E isto? – apontava para o pijama.
- Oh!
Isso? – disfarçou enquanto tirava do forno um tabuleiro com carnes assadas e
batatas. – É um pijama. – disse com desplante.
- Que
é um pijama já eu vi. – Mas o que está o Pedrito a fazer com ele?
- Está
vestido! O que querias? Que ele vestisse a mesma roupa depois do banho? Ou que
ficasse nu?
Ao
ouvir a palavra nu, Pedrito que escutava atento a conversa entre as duas,
desatou-se a rir e a pular, gritando:
- nu,
nu, nu!
-
Pedro! – ralharam as duas em simultâneo.
- Dona
Maria, já tivemos esta conversa. – começou Sónia.
- Sim,
sim. Vamos, mas é encher a boca do Pedro com comida pra ver se ele se cala com os
gritos. – deixando Sónia com o sermão entalado na boca, sentou o pequenito,
sentou-se ela, e começou a servi-lo.
Resmoneado
impropérios baixinho, por atenção a dona Maria e ao Pedro, Sónia resolveu
sentar-se também.
- Isto
assim não pode ser. – ainda disse.

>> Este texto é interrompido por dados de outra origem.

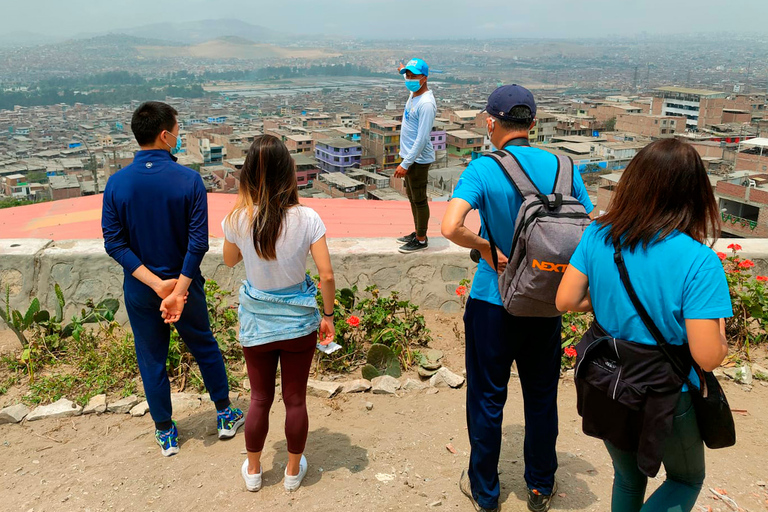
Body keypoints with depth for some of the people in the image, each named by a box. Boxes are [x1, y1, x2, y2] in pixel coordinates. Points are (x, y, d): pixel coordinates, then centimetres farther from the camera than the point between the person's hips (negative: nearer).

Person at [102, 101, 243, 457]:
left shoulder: (116, 183, -10)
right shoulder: (189, 180, -15)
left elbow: (114, 244, -13)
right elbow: (198, 243, -20)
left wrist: (156, 283, -16)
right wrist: (178, 289, -18)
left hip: (140, 291, 1)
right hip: (186, 282, -1)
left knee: (152, 360, 15)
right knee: (204, 346, 20)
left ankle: (165, 433, 30)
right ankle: (225, 415, 33)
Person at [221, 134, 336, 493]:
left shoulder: (238, 219, -15)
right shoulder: (307, 219, -19)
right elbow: (326, 275, -16)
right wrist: (328, 316, -1)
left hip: (256, 323, 1)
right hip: (299, 321, -1)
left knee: (260, 399, 20)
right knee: (295, 399, 17)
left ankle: (253, 471, 39)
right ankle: (293, 471, 36)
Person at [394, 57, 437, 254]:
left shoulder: (426, 104, -24)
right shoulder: (413, 94, 5)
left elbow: (422, 139, -26)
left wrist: (405, 164, -25)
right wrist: (405, 71, 46)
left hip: (418, 160, -10)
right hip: (409, 156, 10)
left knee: (419, 200, 1)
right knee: (412, 196, 20)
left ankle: (421, 240, 14)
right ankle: (417, 233, 34)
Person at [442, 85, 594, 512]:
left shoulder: (483, 170, -15)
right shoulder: (562, 167, -5)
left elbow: (450, 227, -30)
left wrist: (485, 248, -14)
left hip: (493, 302, -3)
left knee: (488, 399, 13)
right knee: (542, 397, 19)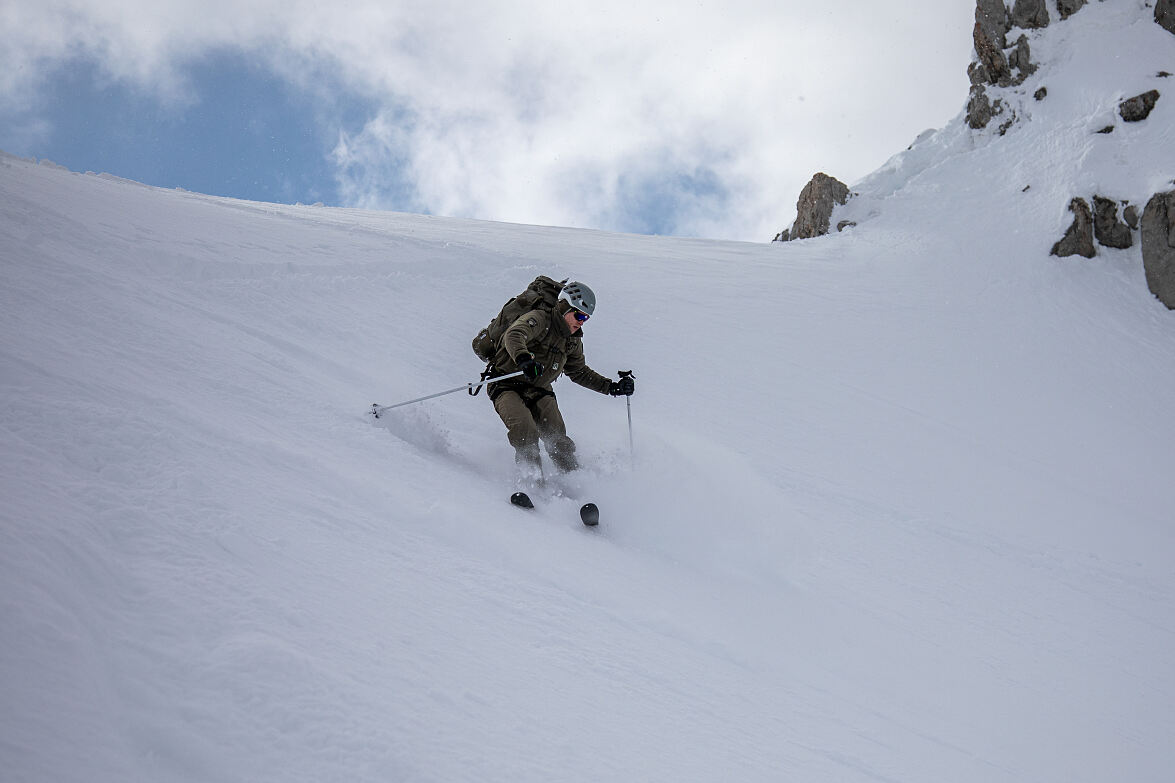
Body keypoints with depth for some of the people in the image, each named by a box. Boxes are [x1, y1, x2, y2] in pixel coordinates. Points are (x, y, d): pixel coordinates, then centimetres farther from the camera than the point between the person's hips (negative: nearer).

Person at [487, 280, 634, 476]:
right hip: (507, 385, -6)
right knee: (524, 427, -30)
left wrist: (612, 387, 13)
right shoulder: (539, 319, -15)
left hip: (539, 392, 6)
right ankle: (533, 477, -20)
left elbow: (579, 372, 23)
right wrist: (523, 358, -56)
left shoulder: (574, 341, 9)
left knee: (558, 439, -13)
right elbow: (514, 336, -34)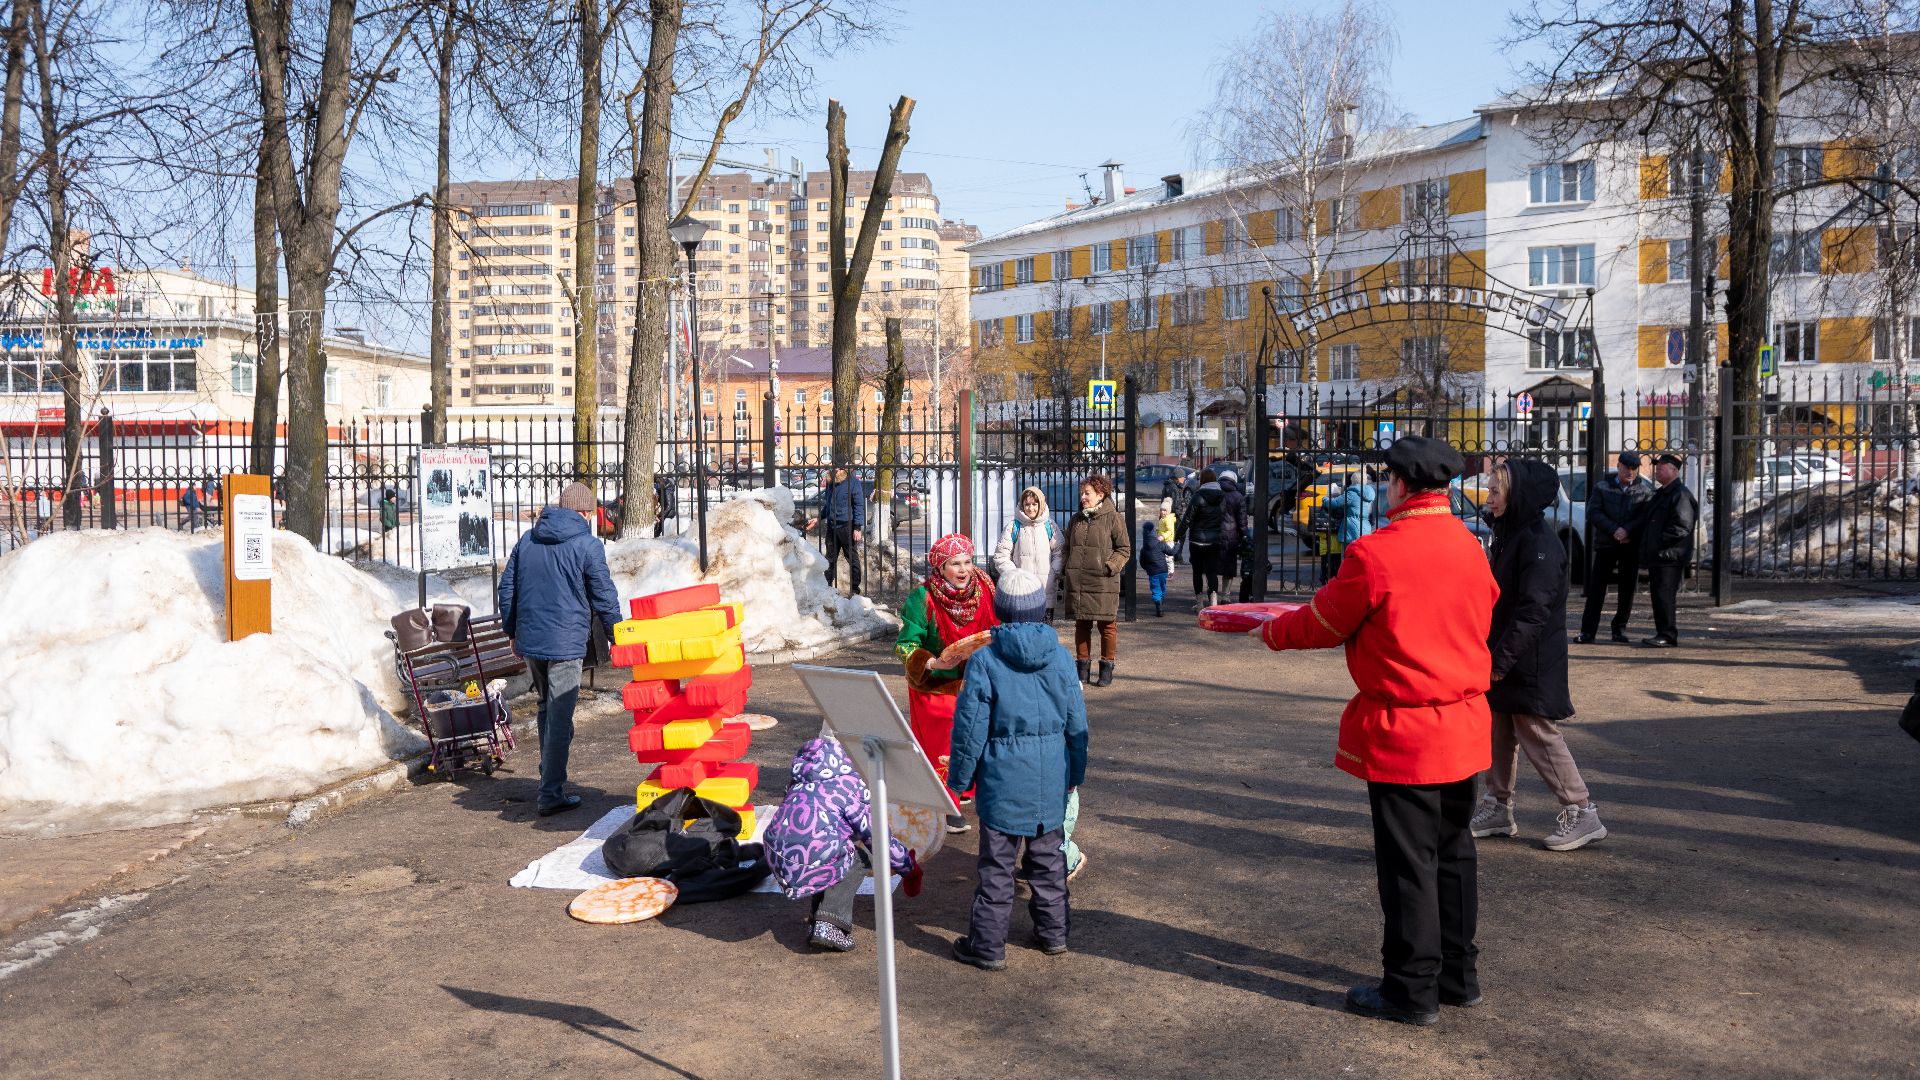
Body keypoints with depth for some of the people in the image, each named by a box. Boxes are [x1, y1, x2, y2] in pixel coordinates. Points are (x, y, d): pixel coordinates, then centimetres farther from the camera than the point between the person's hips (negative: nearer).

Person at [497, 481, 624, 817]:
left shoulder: (527, 540, 10)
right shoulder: (587, 545, -8)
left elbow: (507, 588, 15)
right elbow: (604, 597, -5)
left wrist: (512, 631, 25)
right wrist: (616, 637, 7)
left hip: (529, 640, 6)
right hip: (565, 643, -6)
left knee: (546, 709, 22)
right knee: (560, 718, -3)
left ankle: (550, 779, 31)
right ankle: (551, 794, -2)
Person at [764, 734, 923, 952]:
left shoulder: (801, 780, 20)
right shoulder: (851, 783, 0)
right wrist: (909, 867, 18)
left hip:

Mas ninguém lhe prestou atenção nenhuma, de
tão entretidos que estavam numa conversa privada.
Depois
do jantar, e já com a cozinha arrumada, Sónia resolveu contar s progressos que
fizera.
- E
estiveste este tempo todo sem me dizeres nada? Muito bem! – elogiou-a a velha
senhora. – Estás a aprender.
Sónia
não percebeu e ia começar a questionar, quando o seu filhote se abeirou dela.
-
mamã, quero colo.
- Vai
lá, vai lá. – disse-lhe a dona Maria. - Amanhã contas-me tudo. Beijinhos Pedro.
-
Beijinhos vó Maria – disse Pedro já ao colo da mãe.
- Vó
Maria?! Mas… - começou Sónia a dizer.
- Vão,
vão. – a velha senhora empurrou-os para a porta. – Já é muito tarde e temos
todos de ir dormir. Amanhã falamos todos melhor.